Ohio State University law professor Garry Jenkins will take over as Minnesota’s law dean on July 31, provided he is approved by the Board of Regents in June, according to a press release and the New York Times DealBook blog. He is a former chief operating officer and general counsel for the Goldman Sachs Foundation.

Jenkins will be taking over at a time when the University of Minnesota law school responded to the drop in applications by cutting enrollment. The size of the school’s 1L class dropped to 174 in the 2015 school year, down from 250 a few years before that.

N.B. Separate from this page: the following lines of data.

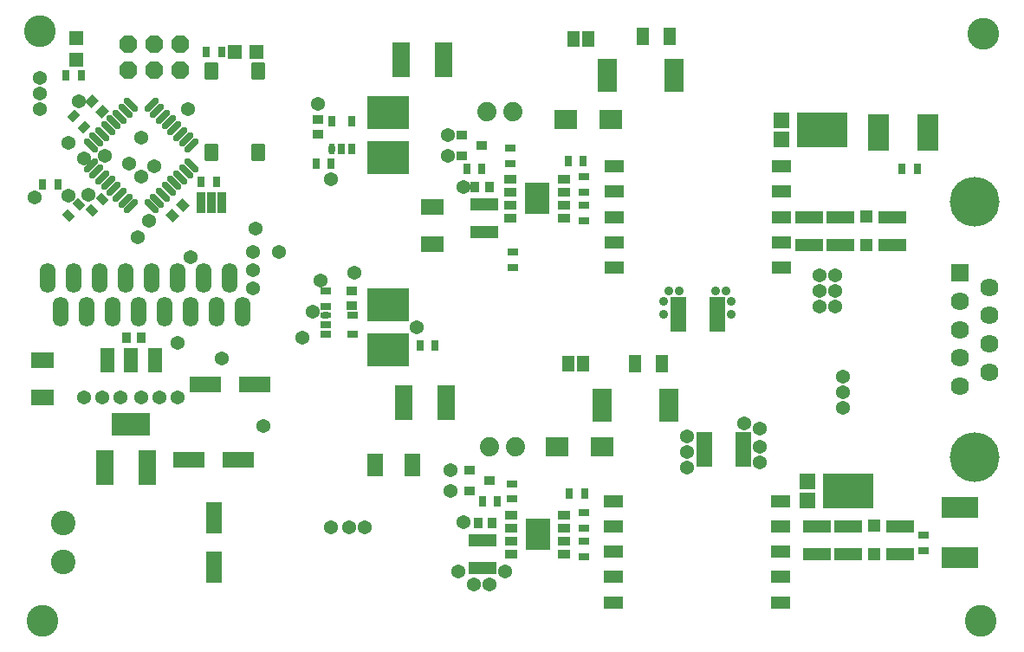
<source format=gts>
%FSTAX23Y23*%
%MOMM*%
%SFA1B1*%

%IPPOS*%
%AMD102*
4,1,4,-0.071120,-0.635000,0.635000,0.071120,0.071120,0.635000,-0.635000,-0.071120,-0.071120,-0.635000,0.0*
%
%AMD108*
4,1,4,-0.670560,0.035560,0.035560,-0.670560,0.670560,-0.035560,-0.035560,0.670560,-0.670560,0.035560,0.0*
%
%AMD109*
4,1,4,0.035560,0.670560,-0.670560,-0.035560,-0.035560,-0.670560,0.670560,0.035560,0.035560,0.670560,0.0*
%
%AMD110*
4,1,4,0.635000,-0.071120,-0.071120,0.635000,-0.635000,0.071120,0.071120,-0.635000,0.635000,-0.071120,0.0*
%
%AMD118*
4,1,8,-0.701040,0.678180,-0.701040,-0.678180,-0.553720,-0.825500,0.553720,-0.825500,0.701040,-0.678180,0.701040,0.678180,0.553720,0.825500,-0.553720,0.825500,-0.701040,0.678180,0.0*
1,1,0.296600,-0.553720,0.678180*
1,1,0.296600,-0.553720,-0.678180*
1,1,0.296600,0.553720,-0.678180*
1,1,0.296600,0.553720,0.678180*
%
%AMD119*
4,1,4,-0.617220,-0.157480,-0.157480,-0.617220,0.617220,0.157480,0.157480,0.617220,-0.617220,-0.157480,0.0*
1,1,0.651600,-0.388620,-0.388620*
1,1,0.651600,0.388620,0.388620*
%
%AMD120*
4,1,4,0.157480,-0.617220,0.617220,-0.157480,-0.157480,0.617220,-0.617220,0.157480,0.157480,-0.617220,0.0*
1,1,0.651600,0.388620,-0.388620*
1,1,0.651600,-0.388620,0.388620*
%
%AMD133*
4,1,8,0.419100,0.838200,-0.419100,0.838200,-0.838200,0.419100,-0.838200,-0.419100,-0.419100,-0.838200,0.419100,-0.838200,0.838200,-0.419100,0.838200,0.419100,0.419100,0.838200,0.0*
%
%ADD86R,2.701595X1.201598*%
%ADD87R,3.601593X2.101596*%
%ADD88R,2.281595X1.621597*%
%ADD89R,1.651597X3.401593*%
%ADD90R,1.621597X2.281595*%
%ADD91R,1.001598X0.801598*%
%ADD92R,0.801598X1.001598*%
%ADD93R,1.001598X0.901598*%
%ADD94R,1.244598X0.863598*%
%ADD95R,2.362195X3.098794*%
%ADD96R,1.523997X3.124194*%
%ADD97R,1.981596X1.271597*%
%ADD98R,1.201598X1.501597*%
%ADD99R,0.901598X1.001598*%
%ADD100R,3.124194X1.523997*%
%ADD101R,1.201598X1.801596*%
G04~CAMADD=102~9~0.0~0.0~394.3~315.6~0.0~0.0~0~0.0~0.0~0.0~0.0~0~0.0~0.0~0.0~0.0~0~0.0~0.0~0.0~225.0~500.0~499.0*
%ADD102D102*%
%ADD103R,1.901596X3.301593*%
%ADD104R,1.301597X1.301597*%
%ADD105R,1.501597X1.491597*%
%ADD106R,4.961590X3.461593*%
%ADD107R,4.101592X3.201594*%
G04~CAMADD=108~9~0.0~0.0~394.3~355.0~0.0~0.0~0~0.0~0.0~0.0~0.0~0~0.0~0.0~0.0~0.0~0~0.0~0.0~0.0~135.0~528.0~527.0*
%ADD108D108*%
G04~CAMADD=109~9~0.0~0.0~394.3~355.0~0.0~0.0~0~0.0~0.0~0.0~0.0~0~0.0~0.0~0.0~0.0~0~0.0~0.0~0.0~45.0~528.0~527.0*
%ADD109D109*%
G04~CAMADD=110~9~0.0~0.0~394.3~315.6~0.0~0.0~0~0.0~0.0~0.0~0.0~0~0.0~0.0~0.0~0.0~0~0.0~0.0~0.0~315.0~500.0~499.0*
%ADD110D110*%
%ADD111R,1.320797X1.320797*%
%ADD112R,1.501597X3.401593*%
%ADD113R,2.201596X1.901596*%
%ADD114O,1.101598X0.651599*%
%ADD115R,1.101598X0.651599*%
%ADD116O,0.651599X1.101598*%
%ADD117R,0.651599X1.101598*%
G04~CAMADD=118~8~0.0~0.0~650.2~551.8~58.4~0.0~15~0.0~0.0~0.0~0.0~0~0.0~0.0~0.0~0.0~0~0.0~0.0~0.0~90.0~552.0~650.0*
%ADD118D118*%
G04~CAMADD=119~3~0.0~0.0~256.5~689.6~0.0~0.0~0~0.0~0.0~0.0~0.0~0~0.0~0.0~0.0~0.0~0~0.0~0.0~0.0~135.0~562.0~562.0*
%ADD119D119*%
G04~CAMADD=120~3~0.0~0.0~256.5~689.6~0.0~0.0~0~0.0~0.0~0.0~0.0~0~0.0~0.0~0.0~0.0~0~0.0~0.0~0.0~225.0~562.0~562.0*
%ADD120D120*%
%ADD121R,1.320797X1.320797*%
%ADD122R,0.812798X2.108196*%
%ADD123R,1.320797X2.336795*%
%ADD124R,3.708393X2.311395*%
%ADD125R,2.101596X3.601593*%
%ADD126C,3.101594*%
%ADD127O,1.523997X2.946394*%
%ADD128C,1.879596*%
%ADD129C,2.401595*%
%ADD130C,1.791596*%
%ADD131R,1.791596X1.791596*%
%ADD132C,4.861590*%
G04~CAMADD=133~4~0.0~0.0~660.0~660.0~0.0~165.0~0~0.0~0.0~0.0~0.0~0~0.0~0.0~0.0~0.0~0~0.0~0.0~0.0~0.0~660.0~660.0*
%ADD133D133*%
%ADD134C,1.371597*%
%ADD135C,0.901598*%
%LNlv1-1*%
%LPD*%
G54D86*
X86613Y44275D03*
Y41575D03*
X87375Y14049D03*
Y11349D03*
X46511Y12693D03*
Y09993D03*
X78485Y41575D03*
Y44275D03*
X81533Y41575D03*
Y44275D03*
X46735Y45545D03*
Y42845D03*
X82295Y11349D03*
Y14049D03*
X79247Y11349D03*
Y14049D03*
G54D87*
X93217Y15911D03*
Y11011D03*
G54D88*
X03555Y30287D03*
Y26607D03*
X41655Y45273D03*
Y41593D03*
G54D89*
X13783Y19811D03*
X09583D03*
X42739Y59689D03*
X38539D03*
X42993Y26161D03*
X38793D03*
G54D90*
X39685Y20065D03*
X36005D03*
G54D91*
X49529Y40881D03*
Y39381D03*
X56417Y15395D03*
Y13895D03*
Y12601D03*
Y11101D03*
X31241Y37071D03*
Y35571D03*
X49275Y49541D03*
Y51041D03*
X5647Y43953D03*
Y45453D03*
Y46747D03*
Y48247D03*
X89661Y13195D03*
Y11695D03*
X49385Y18221D03*
Y16721D03*
G54D92*
X41897Y31749D03*
X40397D03*
X47993Y16509D03*
X46493D03*
X31737Y49529D03*
X30237D03*
X54875Y49783D03*
X56375D03*
X05813Y58165D03*
X07313D03*
X20521Y47751D03*
X19021D03*
X19529Y60451D03*
X21029D03*
X03527Y47497D03*
X05027D03*
X89039Y49021D03*
X87539D03*
X46469D03*
X44969D03*
X56485Y17217D03*
X54985D03*
G54D93*
X46465Y51307D03*
X44465Y52307D03*
Y50307D03*
X47227Y18541D03*
X45227Y19541D03*
Y17541D03*
X33781Y35621D03*
Y37021D03*
X30479Y52385D03*
Y53785D03*
G54D94*
X49275Y48005D03*
Y46735D03*
Y45465D03*
Y44195D03*
X54482Y48005D03*
Y46735D03*
Y45465D03*
Y44195D03*
X54512Y11343D03*
Y12613D03*
Y13883D03*
Y15153D03*
X49305Y11343D03*
Y12613D03*
Y13883D03*
Y15153D03*
G54D95*
X51879Y461D03*
X51909Y13248D03*
G54D96*
X20319Y14845D03*
Y10032D03*
G54D97*
X75691Y16523D03*
Y14043D03*
Y11563D03*
Y09083D03*
Y06603D03*
X59331Y16523D03*
Y14043D03*
Y11563D03*
Y09083D03*
Y06603D03*
X59371Y39315D03*
Y41795D03*
Y44275D03*
Y46755D03*
Y49235D03*
X75731Y39315D03*
Y41795D03*
Y44275D03*
Y46755D03*
Y49235D03*
G54D98*
X54875Y29971D03*
X56375D03*
X56883Y61721D03*
X55383D03*
G54D99*
X47465Y14391D03*
X46066D03*
X45781Y47243D03*
X47181D03*
X11745Y32511D03*
X13145D03*
G54D100*
X17866Y20573D03*
X22679D03*
X1943Y27939D03*
X24243D03*
G54D101*
X64849Y61975D03*
X62149D03*
X61387Y29971D03*
X64087D03*
G54D102*
X06541Y54124D03*
X07602Y53063D03*
G54D103*
X58725Y58165D03*
X65225D03*
X58217Y25907D03*
X64717D03*
G54D104*
X84073Y44325D03*
Y41525D03*
X84835Y14099D03*
Y11299D03*
G54D105*
X75773Y51911D03*
Y53751D03*
X78313Y16605D03*
Y18445D03*
G54D106*
X79755Y52831D03*
X82295Y17525D03*
G54D107*
X37337Y31327D03*
Y35727D03*
Y54523D03*
Y50123D03*
G54D108*
X17218Y45452D03*
X16228Y44462D03*
G54D109*
X09344Y54622D03*
X08354Y55612D03*
G54D110*
X06033Y44427D03*
X07094Y45488D03*
X08319Y44935D03*
X0938Y45996D03*
G54D111*
X06817Y61772D03*
Y59655D03*
G54D112*
X65663Y34797D03*
X69463D03*
X68203Y21589D03*
X72003D03*
G54D113*
X53789Y21789D03*
X58189D03*
X54695Y53847D03*
X59095D03*
G54D114*
X31161Y34731D03*
G54D115*
X31161Y33781D03*
Y32831D03*
X33861Y34731D03*
Y32831D03*
G54D116*
X31815Y50973D03*
G54D117*
X32765Y50973D03*
X33715D03*
X31815Y53673D03*
X33715D03*
G54D118*
X24561Y58584D03*
Y50634D03*
X20061Y58584D03*
Y50634D03*
G54D119*
X12178Y45342D03*
X11612Y45907D03*
X11046Y46473D03*
X1048Y47039D03*
X09915Y47604D03*
X09349Y4817D03*
X08783Y48736D03*
X08218Y49302D03*
X14157Y55241D03*
X14723Y54676D03*
X15289Y5411D03*
X15854Y53544D03*
X1642Y52978D03*
X16986Y52413D03*
X17552Y51847D03*
X18117Y51281D03*
G54D120*
X08218Y51281D03*
X08783Y51847D03*
X09349Y52413D03*
X09915Y52978D03*
X1048Y53544D03*
X11046Y5411D03*
X11612Y54676D03*
X12178Y55241D03*
X18117Y49302D03*
X17552Y48736D03*
X16986Y4817D03*
X1642Y47604D03*
X15854Y47039D03*
X15289Y46473D03*
X14723Y45907D03*
X14157Y45342D03*
G54D121*
X24394Y60451D03*
X22277D03*
G54D122*
X21025Y45719D03*
X20025D03*
X19009D03*
G54D123*
X14503Y30276D03*
X12191D03*
X0988D03*
G54D124*
X12191Y24053D03*
G54D125*
X90079Y52577D03*
X85179D03*
G54D126*
X95249Y04825D03*
X95503Y62229D03*
X03555Y04825D03*
X03301Y62483D03*
G54D127*
X05293Y35051D03*
X07833D03*
X10373D03*
X12913D03*
X15453D03*
X17993D03*
X20533D03*
X23073D03*
X21803Y38353D03*
X19263D03*
X16723D03*
X14183D03*
X11643D03*
X09103D03*
X06563D03*
X04023D03*
G54D128*
X47243Y21843D03*
X49783D03*
X46989Y54609D03*
X49529D03*
G54D129*
X05587Y1435D03*
Y1054D03*
G54D130*
X93219Y27733D03*
X96059Y29118D03*
X93219Y30503D03*
X96059Y31888D03*
X93219Y33273D03*
X96059Y34658D03*
X93219Y36043D03*
X96059Y37428D03*
G54D131*
X93219Y38813D03*
G54D132*
X94639Y45768D03*
Y20778D03*
G54D133*
X11897Y58673D03*
Y61213D03*
X14437Y58673D03*
Y61213D03*
X16977Y58673D03*
Y61213D03*
G54D134*
X81025Y37083D03*
Y35559D03*
X81787Y25653D03*
Y27177D03*
Y28701D03*
X35051Y13969D03*
X33527D03*
X31749D03*
X25145Y23875D03*
X24129Y39115D03*
X28955Y32511D03*
X40131Y33527D03*
X18033Y40385D03*
X34035Y38833D03*
X30733Y38099D03*
X26669Y40893D03*
X21081Y30479D03*
X31749Y48005D03*
X24129Y37337D03*
X30479Y55371D03*
X29971Y35051D03*
X43433Y19557D03*
X43179Y52323D03*
X43433Y17525D03*
X43179Y50291D03*
X44195Y09651D03*
X48767D03*
X47243Y08381D03*
X45719D03*
X44703Y14477D03*
Y47243D03*
X81025Y38607D03*
X79501Y35559D03*
Y37083D03*
Y38607D03*
X12024Y49529D03*
X07981Y46485D03*
X06055Y51561D03*
X09639Y50298D03*
X07579Y50037D03*
X12806Y42352D03*
X13167Y48259D03*
Y52069D03*
X13929Y43941D03*
X17739Y54863D03*
X14437Y49275D03*
X06074Y46356D03*
X24108Y40893D03*
X03261Y57911D03*
X07071Y55625D03*
X24343Y43179D03*
X03261Y56387D03*
Y54863D03*
X02753Y46227D03*
X16763Y32003D03*
X11175Y26669D03*
X13207D03*
X14985D03*
X16763D03*
X09397D03*
X07619D03*
X66547Y22859D03*
Y21335D03*
Y19811D03*
X72135Y24129D03*
X73659Y23621D03*
Y21843D03*
Y20319D03*
G54D135*
X70865Y36067D03*
Y34797D03*
X70357Y37083D03*
X69341D03*
X64261Y34797D03*
Y36067D03*
X64769Y37083D03*
X65785D03*
M02*
</source>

The school is using university money to supplement law school finances, while cutting staff and delaying hiring for faculty openings, the Times reports. It has also created a Minnesota Law Public Interest Residence Program that allows 3Ls to work in public interest in government jobs where they will work full-time after graduation. The school has also increased financial aid to lower tuition by varying amounts for 90 percent of its students.

Amid the changes, the school’s U.S. News ranking has fallen to No. 22 (in a tie with two other schools), down from No. 20.

The Times notes that the school has “hometown competition” from other law schools and cites a gloomy assessment by Cleveland-Marshall emeritus law professor David Barnhizer. He asserts that law schools in the Great Lakes and Midwest region are operating in areas that are economically depressed with populations that are static, aging or declining.

Barnhizer told the Times he believes that many lesser-ranked law schools in the region (but not Minnesota’s higher-ranked school) will “simply wither away.”